··· DATA IN THIS EXERCISE

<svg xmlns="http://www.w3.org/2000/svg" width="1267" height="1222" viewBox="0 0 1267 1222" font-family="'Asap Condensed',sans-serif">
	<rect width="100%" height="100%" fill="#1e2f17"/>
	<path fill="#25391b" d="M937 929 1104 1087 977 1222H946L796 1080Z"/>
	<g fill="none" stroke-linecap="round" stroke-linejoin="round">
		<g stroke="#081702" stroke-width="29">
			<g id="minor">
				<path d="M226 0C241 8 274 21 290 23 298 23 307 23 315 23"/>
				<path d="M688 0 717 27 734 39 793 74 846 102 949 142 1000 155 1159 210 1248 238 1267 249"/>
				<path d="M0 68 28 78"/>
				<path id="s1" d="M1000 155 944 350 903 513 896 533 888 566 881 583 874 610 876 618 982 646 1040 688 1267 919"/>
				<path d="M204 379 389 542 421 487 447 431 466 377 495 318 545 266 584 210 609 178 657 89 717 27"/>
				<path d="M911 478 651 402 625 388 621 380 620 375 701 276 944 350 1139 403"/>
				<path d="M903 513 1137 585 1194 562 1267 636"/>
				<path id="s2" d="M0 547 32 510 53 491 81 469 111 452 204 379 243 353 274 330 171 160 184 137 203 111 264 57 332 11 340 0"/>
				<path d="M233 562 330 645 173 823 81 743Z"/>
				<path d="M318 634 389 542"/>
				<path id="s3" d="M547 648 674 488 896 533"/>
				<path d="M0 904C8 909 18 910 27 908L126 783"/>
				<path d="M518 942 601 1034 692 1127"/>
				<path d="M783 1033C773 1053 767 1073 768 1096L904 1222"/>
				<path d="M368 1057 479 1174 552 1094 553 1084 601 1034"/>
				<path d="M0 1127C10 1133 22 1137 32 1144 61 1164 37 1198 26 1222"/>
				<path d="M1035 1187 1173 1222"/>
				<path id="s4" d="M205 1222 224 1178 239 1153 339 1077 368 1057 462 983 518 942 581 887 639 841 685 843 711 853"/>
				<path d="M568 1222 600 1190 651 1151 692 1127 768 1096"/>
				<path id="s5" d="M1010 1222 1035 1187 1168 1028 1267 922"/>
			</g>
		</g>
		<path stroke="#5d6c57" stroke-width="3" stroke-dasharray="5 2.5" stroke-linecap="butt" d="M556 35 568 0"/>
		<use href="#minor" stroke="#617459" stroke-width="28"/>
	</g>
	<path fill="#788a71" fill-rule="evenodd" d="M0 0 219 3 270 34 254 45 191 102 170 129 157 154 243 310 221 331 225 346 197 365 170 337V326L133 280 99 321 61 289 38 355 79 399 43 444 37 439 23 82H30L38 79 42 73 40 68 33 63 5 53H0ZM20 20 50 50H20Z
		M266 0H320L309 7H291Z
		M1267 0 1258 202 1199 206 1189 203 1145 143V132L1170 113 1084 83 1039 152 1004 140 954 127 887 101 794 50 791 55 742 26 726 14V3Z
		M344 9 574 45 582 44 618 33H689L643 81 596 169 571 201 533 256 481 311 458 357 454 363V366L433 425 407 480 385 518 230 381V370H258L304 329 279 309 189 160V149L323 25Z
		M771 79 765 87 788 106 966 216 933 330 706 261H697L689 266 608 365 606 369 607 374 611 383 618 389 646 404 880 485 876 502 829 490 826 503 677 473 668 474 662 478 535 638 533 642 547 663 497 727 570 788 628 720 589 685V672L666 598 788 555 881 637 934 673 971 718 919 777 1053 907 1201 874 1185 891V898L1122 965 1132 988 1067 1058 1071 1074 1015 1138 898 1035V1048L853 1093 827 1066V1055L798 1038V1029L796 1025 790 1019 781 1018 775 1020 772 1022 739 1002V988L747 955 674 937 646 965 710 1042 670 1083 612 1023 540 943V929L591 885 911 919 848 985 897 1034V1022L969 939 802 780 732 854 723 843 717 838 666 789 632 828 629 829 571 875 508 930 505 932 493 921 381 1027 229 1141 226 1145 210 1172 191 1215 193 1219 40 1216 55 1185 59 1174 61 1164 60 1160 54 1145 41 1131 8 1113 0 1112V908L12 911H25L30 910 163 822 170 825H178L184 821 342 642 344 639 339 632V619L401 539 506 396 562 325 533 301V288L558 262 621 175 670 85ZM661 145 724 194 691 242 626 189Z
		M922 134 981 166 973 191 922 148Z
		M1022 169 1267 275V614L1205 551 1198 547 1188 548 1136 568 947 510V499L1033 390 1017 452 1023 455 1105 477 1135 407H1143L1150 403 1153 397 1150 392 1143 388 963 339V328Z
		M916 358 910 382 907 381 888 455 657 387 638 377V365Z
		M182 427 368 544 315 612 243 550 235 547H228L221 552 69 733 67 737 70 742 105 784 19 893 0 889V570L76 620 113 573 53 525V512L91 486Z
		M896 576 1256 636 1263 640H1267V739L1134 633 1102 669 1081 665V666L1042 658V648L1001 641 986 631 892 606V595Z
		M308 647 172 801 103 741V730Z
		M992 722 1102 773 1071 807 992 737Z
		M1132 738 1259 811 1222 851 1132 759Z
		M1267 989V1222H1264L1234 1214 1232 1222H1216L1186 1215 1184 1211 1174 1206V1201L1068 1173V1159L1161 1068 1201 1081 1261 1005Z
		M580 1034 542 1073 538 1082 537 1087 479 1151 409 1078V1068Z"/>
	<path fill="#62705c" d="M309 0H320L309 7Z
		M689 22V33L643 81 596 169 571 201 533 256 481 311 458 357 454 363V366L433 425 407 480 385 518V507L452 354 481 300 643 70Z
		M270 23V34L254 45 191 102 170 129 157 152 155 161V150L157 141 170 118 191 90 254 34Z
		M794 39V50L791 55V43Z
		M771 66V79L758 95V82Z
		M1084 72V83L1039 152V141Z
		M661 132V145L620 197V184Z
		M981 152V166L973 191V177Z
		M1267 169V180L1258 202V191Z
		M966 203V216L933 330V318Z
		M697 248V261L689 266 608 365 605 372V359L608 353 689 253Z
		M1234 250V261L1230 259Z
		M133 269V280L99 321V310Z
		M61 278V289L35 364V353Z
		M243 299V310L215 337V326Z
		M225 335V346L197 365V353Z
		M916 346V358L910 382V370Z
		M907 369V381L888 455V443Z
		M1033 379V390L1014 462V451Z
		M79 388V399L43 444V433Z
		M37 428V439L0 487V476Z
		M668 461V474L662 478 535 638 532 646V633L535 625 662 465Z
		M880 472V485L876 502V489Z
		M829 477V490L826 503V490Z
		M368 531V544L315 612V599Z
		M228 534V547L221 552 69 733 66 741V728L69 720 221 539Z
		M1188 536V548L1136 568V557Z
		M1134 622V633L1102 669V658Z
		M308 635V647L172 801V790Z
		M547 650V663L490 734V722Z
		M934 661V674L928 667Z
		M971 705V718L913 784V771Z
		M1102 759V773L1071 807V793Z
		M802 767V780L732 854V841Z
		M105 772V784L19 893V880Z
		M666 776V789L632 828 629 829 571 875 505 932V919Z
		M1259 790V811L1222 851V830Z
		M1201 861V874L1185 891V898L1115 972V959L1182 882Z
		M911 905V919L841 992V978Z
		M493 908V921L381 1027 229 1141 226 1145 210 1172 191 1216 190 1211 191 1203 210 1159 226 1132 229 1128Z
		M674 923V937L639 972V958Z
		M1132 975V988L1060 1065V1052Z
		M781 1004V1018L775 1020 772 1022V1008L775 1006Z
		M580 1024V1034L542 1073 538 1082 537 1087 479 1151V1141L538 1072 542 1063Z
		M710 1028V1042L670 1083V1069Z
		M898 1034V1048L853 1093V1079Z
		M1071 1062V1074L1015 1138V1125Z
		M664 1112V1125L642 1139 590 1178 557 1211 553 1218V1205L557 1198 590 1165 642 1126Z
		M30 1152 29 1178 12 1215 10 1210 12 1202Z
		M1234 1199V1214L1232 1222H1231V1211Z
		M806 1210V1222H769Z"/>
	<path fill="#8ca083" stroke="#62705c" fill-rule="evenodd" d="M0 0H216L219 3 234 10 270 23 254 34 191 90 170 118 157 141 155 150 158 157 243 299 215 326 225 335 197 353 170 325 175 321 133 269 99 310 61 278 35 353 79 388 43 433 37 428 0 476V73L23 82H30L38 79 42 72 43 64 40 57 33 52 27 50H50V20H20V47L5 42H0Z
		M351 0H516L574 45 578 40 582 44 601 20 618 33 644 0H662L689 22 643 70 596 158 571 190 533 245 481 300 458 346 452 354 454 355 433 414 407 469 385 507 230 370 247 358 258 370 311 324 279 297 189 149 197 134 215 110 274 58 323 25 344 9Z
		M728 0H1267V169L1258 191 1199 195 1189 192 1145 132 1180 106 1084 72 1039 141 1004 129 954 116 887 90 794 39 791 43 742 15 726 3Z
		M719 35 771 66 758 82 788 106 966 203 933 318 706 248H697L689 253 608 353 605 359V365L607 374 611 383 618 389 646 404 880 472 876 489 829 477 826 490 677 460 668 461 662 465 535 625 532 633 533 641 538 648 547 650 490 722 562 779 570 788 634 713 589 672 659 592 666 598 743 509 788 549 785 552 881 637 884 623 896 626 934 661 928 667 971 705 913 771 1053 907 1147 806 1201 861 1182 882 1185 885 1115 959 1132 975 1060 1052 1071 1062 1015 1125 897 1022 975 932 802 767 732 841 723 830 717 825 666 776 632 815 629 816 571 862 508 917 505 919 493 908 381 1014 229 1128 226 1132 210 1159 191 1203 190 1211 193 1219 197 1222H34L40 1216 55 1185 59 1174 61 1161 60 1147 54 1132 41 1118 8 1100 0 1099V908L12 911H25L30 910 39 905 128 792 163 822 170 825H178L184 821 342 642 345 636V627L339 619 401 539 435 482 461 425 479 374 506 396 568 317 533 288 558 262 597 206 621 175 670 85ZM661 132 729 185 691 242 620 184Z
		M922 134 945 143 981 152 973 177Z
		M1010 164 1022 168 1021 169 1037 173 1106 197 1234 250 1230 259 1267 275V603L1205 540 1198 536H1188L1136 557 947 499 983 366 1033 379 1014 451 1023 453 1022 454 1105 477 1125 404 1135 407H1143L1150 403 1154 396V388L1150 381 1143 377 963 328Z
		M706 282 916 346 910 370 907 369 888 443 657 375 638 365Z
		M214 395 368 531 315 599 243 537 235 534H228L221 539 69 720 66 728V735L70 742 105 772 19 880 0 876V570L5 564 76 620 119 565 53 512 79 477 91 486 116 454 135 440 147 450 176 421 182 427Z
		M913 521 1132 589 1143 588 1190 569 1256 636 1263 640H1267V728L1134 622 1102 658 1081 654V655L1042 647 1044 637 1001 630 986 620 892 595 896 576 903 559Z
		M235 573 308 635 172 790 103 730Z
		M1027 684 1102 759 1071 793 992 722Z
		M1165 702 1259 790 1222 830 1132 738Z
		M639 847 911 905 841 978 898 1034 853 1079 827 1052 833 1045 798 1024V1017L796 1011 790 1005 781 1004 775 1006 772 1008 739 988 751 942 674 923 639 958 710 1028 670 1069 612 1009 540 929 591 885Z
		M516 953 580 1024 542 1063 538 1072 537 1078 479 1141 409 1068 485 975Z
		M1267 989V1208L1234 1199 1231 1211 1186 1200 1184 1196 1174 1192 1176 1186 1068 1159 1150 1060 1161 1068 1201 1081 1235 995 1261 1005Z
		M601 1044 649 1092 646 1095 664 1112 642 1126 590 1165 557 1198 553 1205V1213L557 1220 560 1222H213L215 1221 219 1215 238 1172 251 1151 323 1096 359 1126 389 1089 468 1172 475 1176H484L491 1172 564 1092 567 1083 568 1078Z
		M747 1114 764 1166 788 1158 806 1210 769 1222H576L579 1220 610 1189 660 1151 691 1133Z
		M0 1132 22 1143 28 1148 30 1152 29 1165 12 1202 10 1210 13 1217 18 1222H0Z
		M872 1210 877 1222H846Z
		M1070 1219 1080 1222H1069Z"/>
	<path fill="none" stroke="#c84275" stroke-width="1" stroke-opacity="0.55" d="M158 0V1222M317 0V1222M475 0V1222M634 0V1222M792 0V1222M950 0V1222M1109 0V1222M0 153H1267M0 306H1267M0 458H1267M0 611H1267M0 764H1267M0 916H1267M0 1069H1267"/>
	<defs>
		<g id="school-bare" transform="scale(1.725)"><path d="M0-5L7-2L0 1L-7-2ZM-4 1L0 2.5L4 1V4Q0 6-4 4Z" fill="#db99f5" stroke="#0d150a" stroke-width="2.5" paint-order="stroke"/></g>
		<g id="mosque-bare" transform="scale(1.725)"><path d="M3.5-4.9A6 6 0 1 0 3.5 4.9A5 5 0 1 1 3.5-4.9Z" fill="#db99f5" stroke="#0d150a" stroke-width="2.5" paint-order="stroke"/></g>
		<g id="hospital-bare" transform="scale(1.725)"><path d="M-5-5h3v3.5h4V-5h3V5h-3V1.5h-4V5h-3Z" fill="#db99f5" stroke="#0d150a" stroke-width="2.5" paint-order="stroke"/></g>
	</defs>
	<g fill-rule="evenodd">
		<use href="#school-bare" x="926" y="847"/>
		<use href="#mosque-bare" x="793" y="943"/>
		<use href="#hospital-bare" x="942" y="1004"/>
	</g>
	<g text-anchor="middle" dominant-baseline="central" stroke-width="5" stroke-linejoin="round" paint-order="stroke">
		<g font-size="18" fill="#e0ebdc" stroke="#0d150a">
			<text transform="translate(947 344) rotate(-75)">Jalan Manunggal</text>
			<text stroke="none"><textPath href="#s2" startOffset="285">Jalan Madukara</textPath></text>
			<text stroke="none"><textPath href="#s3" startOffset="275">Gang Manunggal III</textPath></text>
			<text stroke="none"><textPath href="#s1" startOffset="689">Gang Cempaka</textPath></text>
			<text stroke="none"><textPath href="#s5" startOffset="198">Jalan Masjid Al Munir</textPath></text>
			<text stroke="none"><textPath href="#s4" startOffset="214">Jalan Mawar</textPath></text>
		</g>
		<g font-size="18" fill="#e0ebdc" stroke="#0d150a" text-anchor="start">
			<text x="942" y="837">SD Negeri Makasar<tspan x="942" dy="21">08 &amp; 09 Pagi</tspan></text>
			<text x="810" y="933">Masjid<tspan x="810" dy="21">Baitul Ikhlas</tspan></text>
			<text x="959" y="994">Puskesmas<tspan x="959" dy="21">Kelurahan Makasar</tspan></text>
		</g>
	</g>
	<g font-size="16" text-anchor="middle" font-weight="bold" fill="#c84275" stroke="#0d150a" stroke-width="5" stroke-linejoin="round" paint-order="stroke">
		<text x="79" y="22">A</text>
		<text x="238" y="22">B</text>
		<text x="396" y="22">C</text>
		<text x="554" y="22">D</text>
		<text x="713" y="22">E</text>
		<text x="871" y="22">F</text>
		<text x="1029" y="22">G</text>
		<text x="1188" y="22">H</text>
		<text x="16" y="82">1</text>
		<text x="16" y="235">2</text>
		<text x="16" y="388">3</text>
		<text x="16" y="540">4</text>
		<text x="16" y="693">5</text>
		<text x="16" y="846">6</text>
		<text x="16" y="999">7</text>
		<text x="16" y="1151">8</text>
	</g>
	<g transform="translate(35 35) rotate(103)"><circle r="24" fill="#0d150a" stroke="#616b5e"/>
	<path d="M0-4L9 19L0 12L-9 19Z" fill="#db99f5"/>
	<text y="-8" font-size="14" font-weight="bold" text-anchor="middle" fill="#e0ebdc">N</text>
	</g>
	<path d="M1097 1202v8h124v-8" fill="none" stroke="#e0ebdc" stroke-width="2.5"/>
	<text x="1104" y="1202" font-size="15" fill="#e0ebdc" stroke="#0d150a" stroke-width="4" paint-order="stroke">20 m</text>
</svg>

······

- EXERCISE GOAL: Within the listing above, count the lines that contain the string "rule". Give only the number.

- TASK OUTPUT: 3